→ **Required task**
Answer these questions using the Spring Meeting passage below:
(a) How many registrants attended the 2023 Spring Meeting, and from how many countries?
(b) Which Bona Law attorneys represented the firm?
(c) What role does Cernak take on in August 2023?

→ **Source passage**
= = = = =

Back in person again, the 71st edition of the American Bar Association Antitrust Law Section’s annual Spring Meeting did not disappoint and Bona Law was there for the formal and informal conversations that will help shape antitrust enforcement in the U.S. and abroad. With over 3700 registrants from over 60 countries and dozens of panels, events, and receptions — formal and informal — the 2023 Spring Meeting was the place to be for antitrust and consumer protection lawyers last week. Bona Law attorneys Steve Cernak, Dylan Carson, and Kristen Harris represented the firm and engaged with numerous public antitrust enforcers, private practitioners and in-house antitrust counsel from across the globe on a variety of hot topics. Next year’s event promises to continue this tradition when Cernak becomes Antitrust Section Chair-elect in August 2023 and Harris joins him in Section leadership.

= = = = =

→ **Recorded data**
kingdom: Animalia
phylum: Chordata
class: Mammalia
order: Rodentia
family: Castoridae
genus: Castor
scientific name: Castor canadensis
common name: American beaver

= = = = =

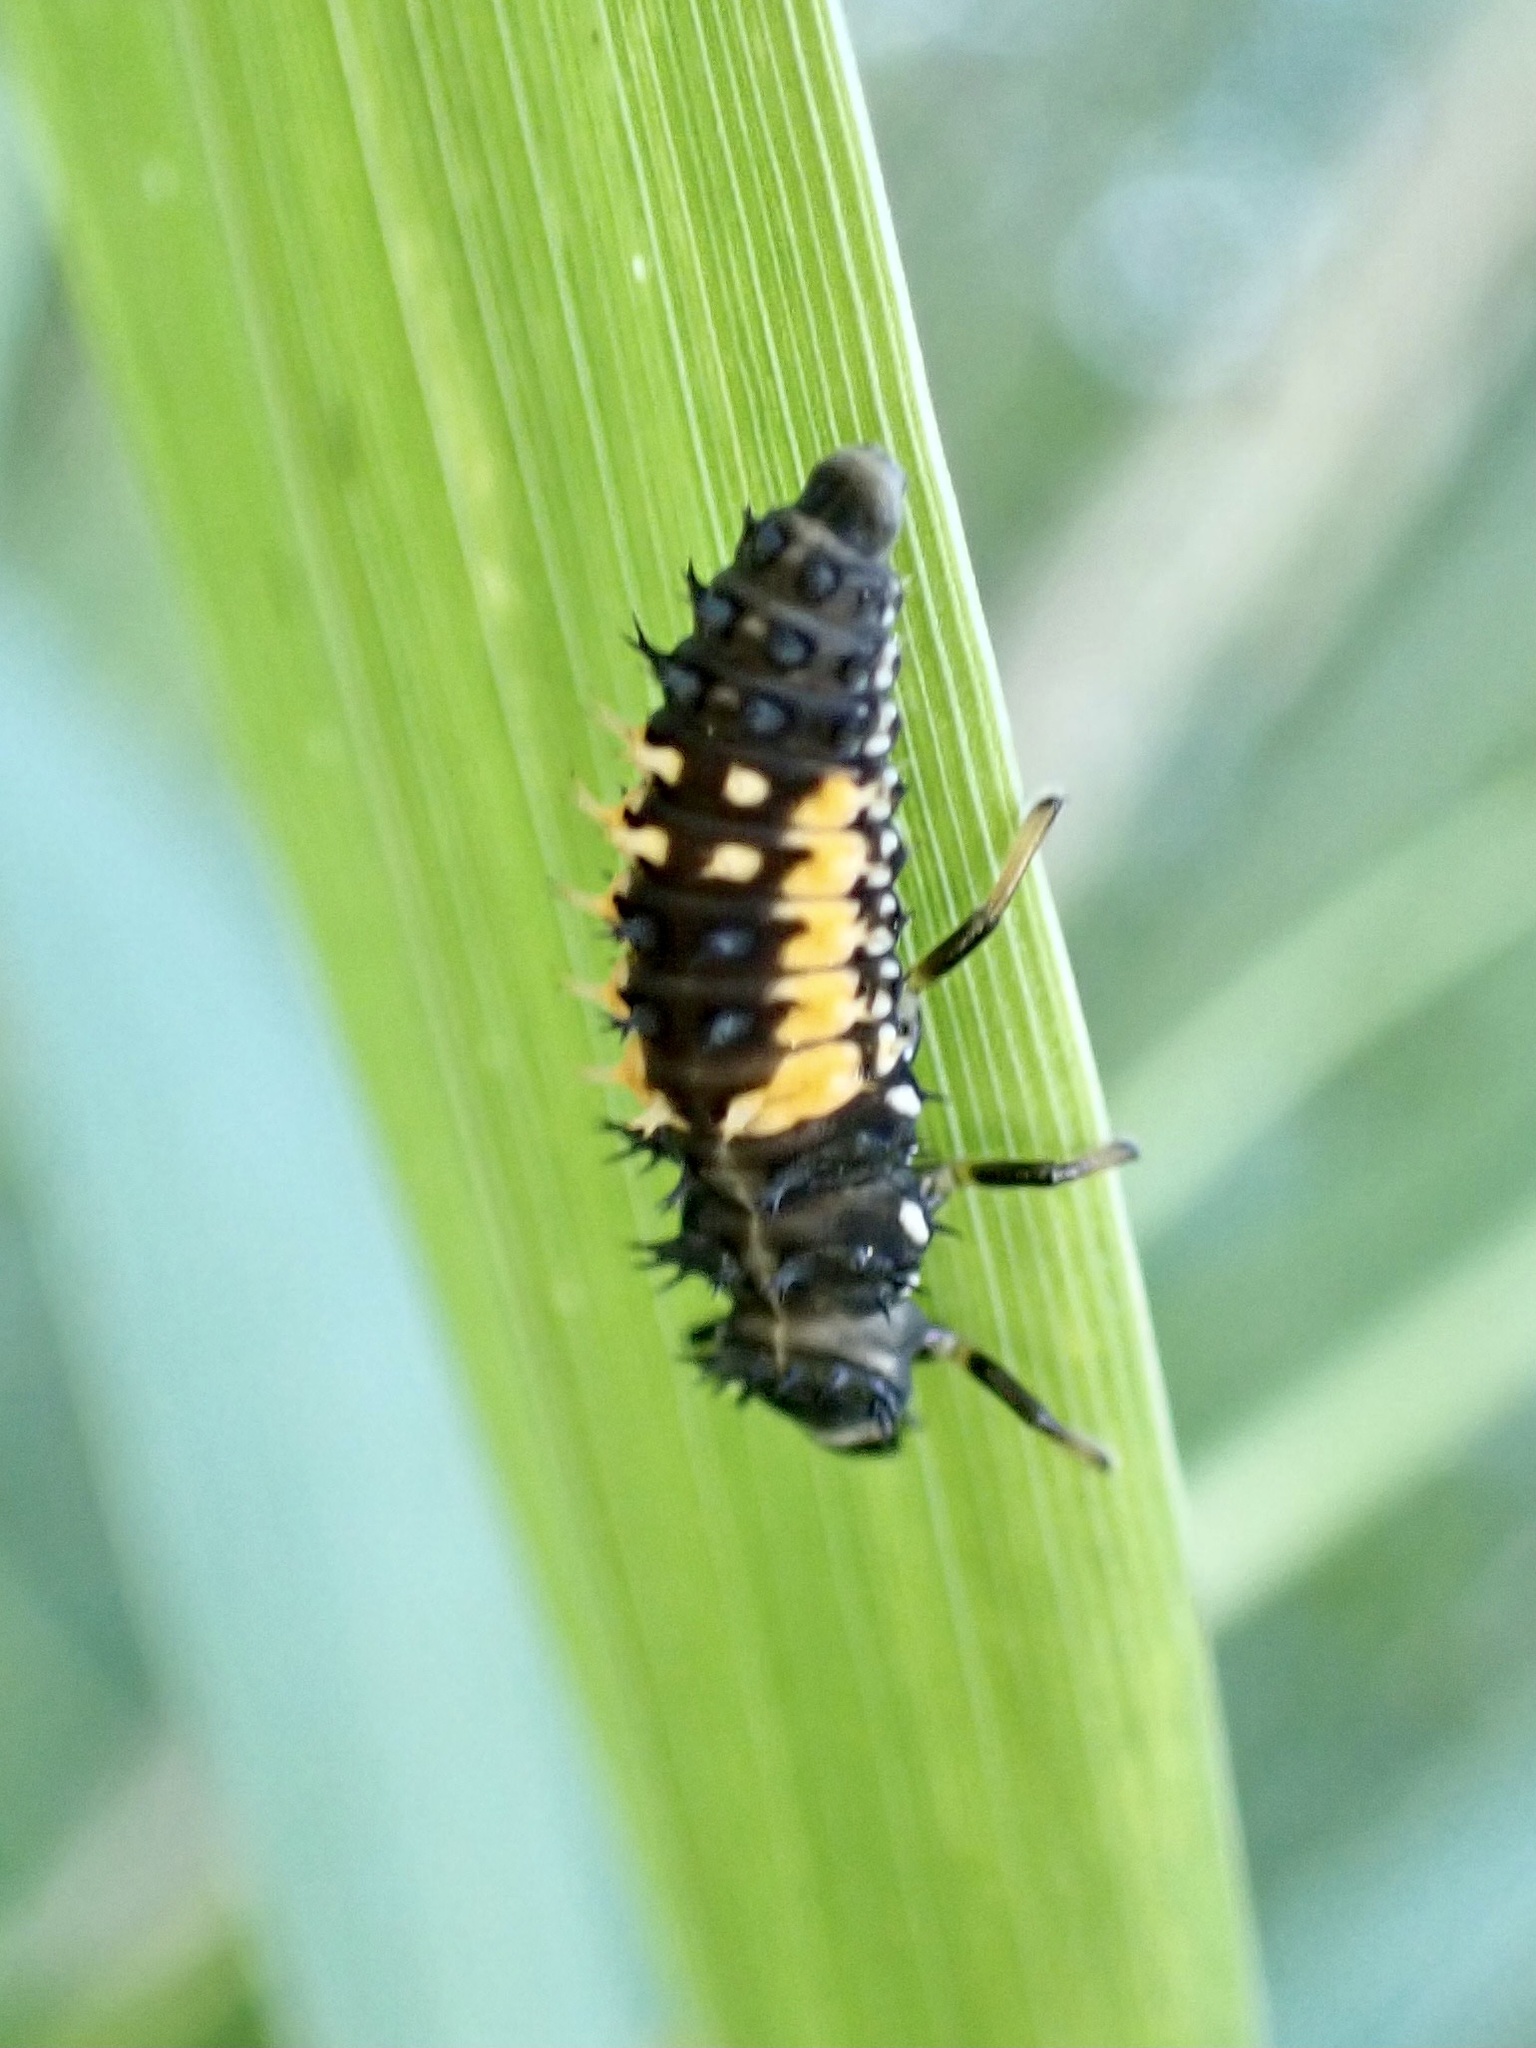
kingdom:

= = = = =

→ **Completed exercise**
(a) Over 3700 registrants from over 60 countries.
(b) Steve Cernak, Dylan Carson, and Kristen Harris.
(c) Antitrust Section Chair-elect.